Take Google for example: There didn't really exist a storage/search solution that satisfied their needs, so they created their own based on a Map/Reduce model.
A word of warning about HBase and other projects of that nature (don't know anything about CouchDB -- I think it's not really a db at all, just a key-value store):
Hbase is not tuned for speed; it's tuned for scalability. If response speed is at all an issue, run some proofs of concept before you commit to this path.
Hbase does not support joins. If you are using ActiveRecord and have more than one relation.. well you can see where this is going.
The Hive project, also built on top of Hadoop, does support joins; so does Pig (but it's not really sql). Point 1 applies to both. They are meant for heavy data processing tasks, not the type of processing you are likely to be doing with Rails.
If you want scalability for a web app, basically the only strategy that works is partitioning your data and doing as much as possible to ensure the partitions are isolated (don't need to talk to each other). This is a little tricky with Rails, as it assumes by default that there is one central database. There may have been improvements on that front since I looked at the issue about a year and a half ago.

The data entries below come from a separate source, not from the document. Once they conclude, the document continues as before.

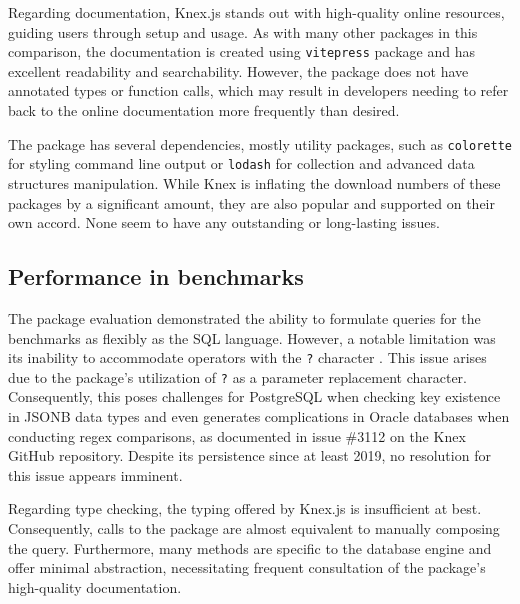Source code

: Regarding documentation, Knex.js stands out with high-quality online resources,
guiding users through setup and usage. As with many other packages in this
comparison, the documentation is created using \texttt{vitepress} package and
has excellent readability and searchability. However, the package does not have
annotated types or function calls, which may result in developers needing to
refer back to the online documentation more frequently than desired.

The package has several dependencies, mostly utility packages, such as
\texttt{colorette} for styling command line output or \texttt{lodash} for
collection and advanced data structures manipulation. While Knex is inflating
the download numbers of these packages by a significant amount, they are also
popular and supported on their own accord. None seem to have any outstanding or
long-lasting issues.

\subsection*{Performance in benchmarks}

The package evaluation demonstrated the ability to formulate queries for the
benchmarks as flexibly as the SQL language. However, a notable limitation was
its inability to accommodate operators with the \texttt{?} character
\cite{knexJSONIssue1}. This issue arises due to the package's utilization of
\texttt{?} as a parameter replacement character. Consequently, this poses
challenges for PostgreSQL when checking key existence in JSONB data types and
even generates complications in Oracle databases when conducting regex
comparisons, as documented in issue \#3112 \cite{knexJSONIssue2} on the Knex
GitHub repository. Despite its persistence since at least 2019, no resolution
for this issue appears imminent.

Regarding type checking, the typing offered by Knex.js is insufficient at best.
Consequently, calls to the package are almost equivalent to manually composing
the query. Furthermore, many methods are specific to the database engine and
offer minimal abstraction, necessitating frequent consultation of the package's
high-quality documentation.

If you can partition your data, you can scale horizontally fairly wide. A single MySQL machine can deal with a few million rows (PostgreSQL can probably scale to a larger number of rows but might work a little slower).
Another strategy that works is having a master-slave set up, where all writes are done by the master, and reads are shared among the slaves (and possibly the master). Obviously this has to be done fairly carefully! Assuming a high read/write ratio, this can scale pretty well.
If your organization has deep pockets, check out what Vertica, AsterData, and Greenplum have to offer.
The backend will depend on the data and how the data will be accessed.
But for the ORM, I'd most likely use DataMapper and write a custom DataObjects adapter to get to whatever backend you choose.
I'm not sure what CouchDB not being at 1.0 has to do with it. I'd recommend doing some testing with it (just generate a billion random documents) and see if it'll hold up. I'd say it will, despite not having a specific version number.
CouchDB will help you a lot when it comes to partitioning/sharding your data and like, seems like it might fit with your project -- especially if your data format might change in the future (adding or removing fields) since CouchDB databases have no schema.
There are plenty of optimizations in CouchDB for read-heavy apps as well and, based on my experience with it, is where it really shines.